● DIRECTIONS:
For each line of the data that includes the word "down", copy the line.

Top of DATA EXTRACTS

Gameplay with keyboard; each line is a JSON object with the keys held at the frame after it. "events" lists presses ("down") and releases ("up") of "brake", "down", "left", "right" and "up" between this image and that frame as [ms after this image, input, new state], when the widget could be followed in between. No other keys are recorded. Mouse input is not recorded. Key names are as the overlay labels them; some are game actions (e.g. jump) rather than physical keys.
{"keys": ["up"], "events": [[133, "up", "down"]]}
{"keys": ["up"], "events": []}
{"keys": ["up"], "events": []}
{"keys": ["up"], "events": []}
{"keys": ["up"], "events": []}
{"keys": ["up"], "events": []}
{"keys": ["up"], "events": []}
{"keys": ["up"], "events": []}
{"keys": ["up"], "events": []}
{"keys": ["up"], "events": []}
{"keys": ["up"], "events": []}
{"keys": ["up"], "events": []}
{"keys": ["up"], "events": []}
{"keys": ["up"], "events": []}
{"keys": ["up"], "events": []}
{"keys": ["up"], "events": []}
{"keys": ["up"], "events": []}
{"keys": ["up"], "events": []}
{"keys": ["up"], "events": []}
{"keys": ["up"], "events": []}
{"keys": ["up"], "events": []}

Bottom of DATA EXTRACTS

● RESULT:
Gameplay with keyboard; each line is a JSON object with the keys held at the frame after it. "events" lists presses ("down") and releases ("up") of "brake", "down", "left", "right" and "up" between this image and that frame as [ms after this image, input, new state], when the widget could be followed in between. No other keys are recorded. Mouse input is not recorded. Key names are as the overlay labels them; some are game actions (e.g. jump) rather than physical keys.
{"keys": ["up"], "events": [[133, "up", "down"]]}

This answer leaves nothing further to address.